» GIVEN INSTRUCTION
Copy out the part of the entries below that opens with the line containing "class: Mammalia" and closes with the line containing "genus: Stylosanthes". Include both of those lines, and change nothing.

— START DATASET RECORDS —

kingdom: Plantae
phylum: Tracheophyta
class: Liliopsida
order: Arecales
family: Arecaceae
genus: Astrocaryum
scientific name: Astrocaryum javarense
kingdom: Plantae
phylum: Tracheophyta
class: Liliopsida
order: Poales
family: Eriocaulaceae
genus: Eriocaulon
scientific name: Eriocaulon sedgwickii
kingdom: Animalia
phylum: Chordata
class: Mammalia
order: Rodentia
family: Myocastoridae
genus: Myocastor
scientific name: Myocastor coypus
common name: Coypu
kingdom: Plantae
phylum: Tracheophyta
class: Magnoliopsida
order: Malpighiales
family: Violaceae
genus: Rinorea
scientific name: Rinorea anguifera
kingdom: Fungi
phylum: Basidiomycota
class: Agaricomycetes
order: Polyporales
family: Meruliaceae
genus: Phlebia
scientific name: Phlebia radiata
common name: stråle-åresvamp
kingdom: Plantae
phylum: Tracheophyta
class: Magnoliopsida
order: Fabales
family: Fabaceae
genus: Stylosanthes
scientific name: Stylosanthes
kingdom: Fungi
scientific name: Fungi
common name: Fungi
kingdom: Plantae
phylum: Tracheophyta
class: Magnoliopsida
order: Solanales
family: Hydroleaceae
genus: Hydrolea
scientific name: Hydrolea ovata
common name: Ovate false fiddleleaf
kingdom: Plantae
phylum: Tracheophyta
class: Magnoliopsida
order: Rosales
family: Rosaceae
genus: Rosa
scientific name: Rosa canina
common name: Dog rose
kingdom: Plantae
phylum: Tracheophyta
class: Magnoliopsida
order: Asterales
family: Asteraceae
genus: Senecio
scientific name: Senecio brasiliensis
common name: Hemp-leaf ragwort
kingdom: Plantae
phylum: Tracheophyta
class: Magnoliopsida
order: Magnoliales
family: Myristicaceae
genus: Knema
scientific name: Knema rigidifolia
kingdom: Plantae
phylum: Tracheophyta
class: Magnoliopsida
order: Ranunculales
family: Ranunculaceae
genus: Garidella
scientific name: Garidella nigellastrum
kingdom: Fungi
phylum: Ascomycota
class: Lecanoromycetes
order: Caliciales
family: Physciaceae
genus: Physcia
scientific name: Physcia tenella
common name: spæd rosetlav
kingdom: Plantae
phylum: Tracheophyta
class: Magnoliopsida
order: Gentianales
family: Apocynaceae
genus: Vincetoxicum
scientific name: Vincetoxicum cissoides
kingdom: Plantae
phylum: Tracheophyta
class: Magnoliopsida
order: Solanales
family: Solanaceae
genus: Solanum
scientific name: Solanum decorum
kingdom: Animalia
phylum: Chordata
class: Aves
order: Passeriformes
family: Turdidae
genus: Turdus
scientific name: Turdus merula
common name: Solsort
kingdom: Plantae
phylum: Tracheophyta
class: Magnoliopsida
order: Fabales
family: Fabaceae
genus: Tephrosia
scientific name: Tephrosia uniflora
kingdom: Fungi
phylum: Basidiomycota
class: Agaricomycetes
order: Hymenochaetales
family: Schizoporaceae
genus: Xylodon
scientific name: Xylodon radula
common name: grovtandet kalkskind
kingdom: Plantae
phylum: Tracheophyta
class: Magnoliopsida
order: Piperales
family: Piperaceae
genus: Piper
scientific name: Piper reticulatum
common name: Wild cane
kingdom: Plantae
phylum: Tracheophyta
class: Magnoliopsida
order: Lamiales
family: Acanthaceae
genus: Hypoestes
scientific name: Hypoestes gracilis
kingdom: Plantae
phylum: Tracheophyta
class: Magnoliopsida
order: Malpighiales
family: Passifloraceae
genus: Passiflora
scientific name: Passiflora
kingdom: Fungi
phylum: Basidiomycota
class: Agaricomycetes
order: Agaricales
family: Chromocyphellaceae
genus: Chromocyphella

— END DATASET RECORDS —

» EXERCISE SOLUTION
class: Mammalia
order: Rodentia
family: Myocastoridae
genus: Myocastor
scientific name: Myocastor coypus
common name: Coypu
kingdom: Plantae
phylum: Tracheophyta
class: Magnoliopsida
order: Malpighiales
family: Violaceae
genus: Rinorea
scientific name: Rinorea anguifera
kingdom: Fungi
phylum: Basidiomycota
class: Agaricomycetes
order: Polyporales
family: Meruliaceae
genus: Phlebia
scientific name: Phlebia radiata
common name: stråle-åresvamp
kingdom: Plantae
phylum: Tracheophyta
class: Magnoliopsida
order: Fabales
family: Fabaceae
genus: Stylosanthes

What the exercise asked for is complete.